No rastro de revelações do fim de semana de que dados de até 50 milhões de usuários do Facebook foram usados para interferir nas eleições americanas de 2016, favorecendo a vitória do presidente Donald Trump, as ações da empresa despencaram na Bolsa de Nova York nesta segunda-feira (19). Os papéis da rede social caíram 6,8% em reação às notícias, a pior retração dos últimos quatro anos, o que reduziu em US$ 36,7 bilhões (R$ 123 bilhões) o valor de mercado da empresa, que antes estava avaliada em cerca de US$ 538 bilhões.
O declínio contaminou outras ações de tecnologia. A Alphabet, dona do Google, teve queda de 3%, a Amazon e a Microsoft perderam 1,7%, e a Apple afundou teve desvalorização de 1,5%. O índice Dow Jones recuou 1,35%. O presidente-executivo do Facebook, Mark Zuckerberg, que vinha despachando seus advogados para conter a ira de parlamentares americanos e europeus, enfrenta agora uma das maiores crises de imagem a chacoalhar o Vale do Silício. E Washington, Londres e a União Europeia querem ouvir da boca dele como a britânica Cambridge Analytica teve acesso a dados de usuários num esquema para manipular resultados eleitorais. Deputados e senadores americanos subiram o tom de suas ameaças ao Facebook, exigindo novas investigações sobre a possível violação de um acordo com o governo sobre proteção à privacidade de usuários por parte da firma. A senadora democrata Amy Klobuchar, por exemplo, exige uma explicação do dono do Facebook à Câmara em Washington, onde, nas palavras dela, gostaria de ouvir tudo o que ele sabe sobre o mau uso de dados para “alvejar as propagandas políticas e manipular os eleitores”.

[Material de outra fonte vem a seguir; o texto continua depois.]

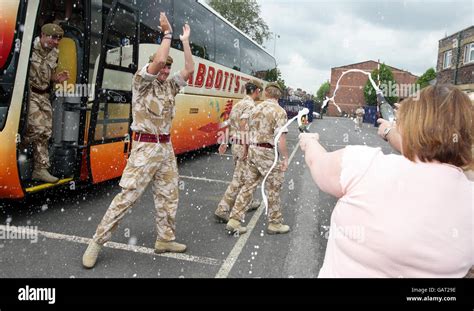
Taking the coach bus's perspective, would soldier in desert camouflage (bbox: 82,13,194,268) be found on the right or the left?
on its left

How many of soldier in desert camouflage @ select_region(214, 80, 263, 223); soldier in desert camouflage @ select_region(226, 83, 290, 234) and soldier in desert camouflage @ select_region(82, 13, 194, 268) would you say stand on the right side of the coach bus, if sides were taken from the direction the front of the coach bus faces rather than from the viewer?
0

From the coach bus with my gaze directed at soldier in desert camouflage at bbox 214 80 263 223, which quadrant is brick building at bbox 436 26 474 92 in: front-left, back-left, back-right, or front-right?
front-left

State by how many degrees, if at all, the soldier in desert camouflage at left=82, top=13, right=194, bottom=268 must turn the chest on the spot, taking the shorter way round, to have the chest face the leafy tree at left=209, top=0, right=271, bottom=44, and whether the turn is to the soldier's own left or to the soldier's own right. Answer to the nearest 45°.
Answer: approximately 135° to the soldier's own left

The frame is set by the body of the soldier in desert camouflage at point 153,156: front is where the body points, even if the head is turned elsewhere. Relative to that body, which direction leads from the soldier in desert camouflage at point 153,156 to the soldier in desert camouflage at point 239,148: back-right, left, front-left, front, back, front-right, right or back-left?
left

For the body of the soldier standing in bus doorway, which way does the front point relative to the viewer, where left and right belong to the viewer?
facing the viewer and to the right of the viewer

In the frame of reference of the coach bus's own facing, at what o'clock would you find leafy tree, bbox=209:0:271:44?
The leafy tree is roughly at 5 o'clock from the coach bus.

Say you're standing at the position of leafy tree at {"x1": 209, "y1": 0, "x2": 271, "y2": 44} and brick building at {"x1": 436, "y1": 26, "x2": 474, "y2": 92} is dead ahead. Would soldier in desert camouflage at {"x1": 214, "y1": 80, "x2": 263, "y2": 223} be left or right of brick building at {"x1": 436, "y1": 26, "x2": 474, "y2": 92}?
right

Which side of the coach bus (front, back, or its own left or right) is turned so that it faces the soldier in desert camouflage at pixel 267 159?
left

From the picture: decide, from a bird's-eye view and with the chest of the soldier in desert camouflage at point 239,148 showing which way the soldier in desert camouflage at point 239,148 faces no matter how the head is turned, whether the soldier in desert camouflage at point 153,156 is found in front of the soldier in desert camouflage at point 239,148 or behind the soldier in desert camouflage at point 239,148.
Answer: behind

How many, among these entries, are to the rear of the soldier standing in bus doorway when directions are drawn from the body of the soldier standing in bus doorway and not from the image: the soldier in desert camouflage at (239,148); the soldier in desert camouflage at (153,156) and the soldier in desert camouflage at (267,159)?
0

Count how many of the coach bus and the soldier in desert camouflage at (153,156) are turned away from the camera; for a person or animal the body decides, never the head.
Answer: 0

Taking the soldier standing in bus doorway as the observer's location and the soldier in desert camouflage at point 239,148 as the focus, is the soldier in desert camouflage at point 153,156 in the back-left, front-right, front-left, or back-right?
front-right

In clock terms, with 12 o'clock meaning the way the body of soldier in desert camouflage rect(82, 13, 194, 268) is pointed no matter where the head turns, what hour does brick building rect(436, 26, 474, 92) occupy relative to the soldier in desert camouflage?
The brick building is roughly at 9 o'clock from the soldier in desert camouflage.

Em Londres, o chefe da investigação britânica sobre a interferência russa no referendo britânico para que o país deixasse a União Europeia, Damian Collins, também disse que exigira uma manifestação de Zuckerberg sobre a série de acusações. “É inaceitável que eles nos enviem testemunhas que evitam responder perguntas difíceis dizendo que não sabem as repostas”, disse Collins. “Isso cria uma falsa impressão de que as políticas do Facebook são robustas e monitoradas de maneira eficaz.” Um porta-voz da premiê britânica, Theresa May, também manifestou sua preocupação pelo uso de dados do Facebook pela Cambridge Analytica –a firma operou o esquema a partir de Londres.

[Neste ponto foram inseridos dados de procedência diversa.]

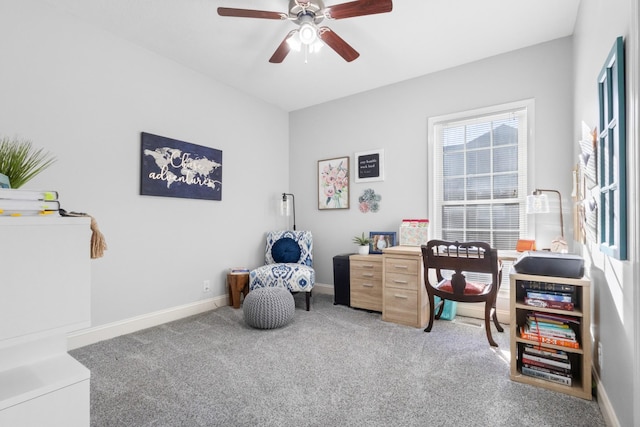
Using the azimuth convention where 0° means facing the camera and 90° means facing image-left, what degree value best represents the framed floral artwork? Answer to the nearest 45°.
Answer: approximately 45°

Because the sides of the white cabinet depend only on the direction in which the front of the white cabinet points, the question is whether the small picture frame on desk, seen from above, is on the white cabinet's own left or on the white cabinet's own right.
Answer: on the white cabinet's own left

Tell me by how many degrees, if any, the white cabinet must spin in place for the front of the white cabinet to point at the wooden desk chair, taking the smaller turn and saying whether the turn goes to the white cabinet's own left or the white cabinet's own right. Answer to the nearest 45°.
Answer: approximately 45° to the white cabinet's own left

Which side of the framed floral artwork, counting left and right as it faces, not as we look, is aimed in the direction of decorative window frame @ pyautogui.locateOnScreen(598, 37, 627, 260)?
left

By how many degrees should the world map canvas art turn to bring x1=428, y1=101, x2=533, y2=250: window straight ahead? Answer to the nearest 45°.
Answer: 0° — it already faces it

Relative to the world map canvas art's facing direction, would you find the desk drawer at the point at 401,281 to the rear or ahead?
ahead

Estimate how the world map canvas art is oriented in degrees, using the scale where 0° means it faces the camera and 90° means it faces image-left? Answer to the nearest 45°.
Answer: approximately 315°

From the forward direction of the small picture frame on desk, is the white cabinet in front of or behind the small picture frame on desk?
in front

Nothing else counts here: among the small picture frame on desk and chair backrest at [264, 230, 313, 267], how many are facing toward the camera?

EXECUTIVO FORA Noutro sinal de agravamento da situação, o responsável por assuntos de segurança da rede social, Alex Stamos, anunciou que vai deixar seu cargo depois de desavenças com outras lideranças na empresa, entre elas Sheryl Sandberg, uma de suas diretoras. De acordo com pessoas próximas às negociações, Stamos vinha brigando até o momento para que o Facebook investigasse e esclarecesse logo os episódios de atividade dos russos em sua plataforma, mas não foi ouvido. Em dezembro, suas responsabilidades foram sendo repassadas a outros executivos, mas ele havia concordado em ficar até agosto, para não criar mais desgastes. Stamos é o primeiro executivo do alto escalão da firma a deixar o cargo desde o início do escândalo da campanha russa.
Na semana passada, sabendo que estavam para vazar detalhes de como a Cambridge Analytica criou um aplicativo para compilar dados e montar perfis de preferências políticas de usuários, o Facebook bloqueou o acesso de executivos do grupo à rede.
AUDITORIA O time jurídico de Zuckerberg também acaba de anunciar que sua empresa contratou uma auditoria para entender como a Cambridge Analytica armou a operação. Executivos do grupo deram detalhes ao canal britânico Channel 4 News sobre como plantaram notícias falsas e agiram com ex-espiões para manipular resultados eleitorais no mundo todo. Estratégias envolviam criar escândalos falsos de pagamento de propina e até contratar prostitutas para seduzir políticos. Os dados de usuários do Facebook usados pelo grupo vieram de questionários sobre preferências pessoais permitidos pela rede social, que nega o vazamento dessas informações, alegando que sempre repassou esses dados a pesquisadores acadêmicos. O problema é que a Cambridge Analytica é uma consultoria política que tinha entre os clientes a campanha de Donald Trump, entre outros.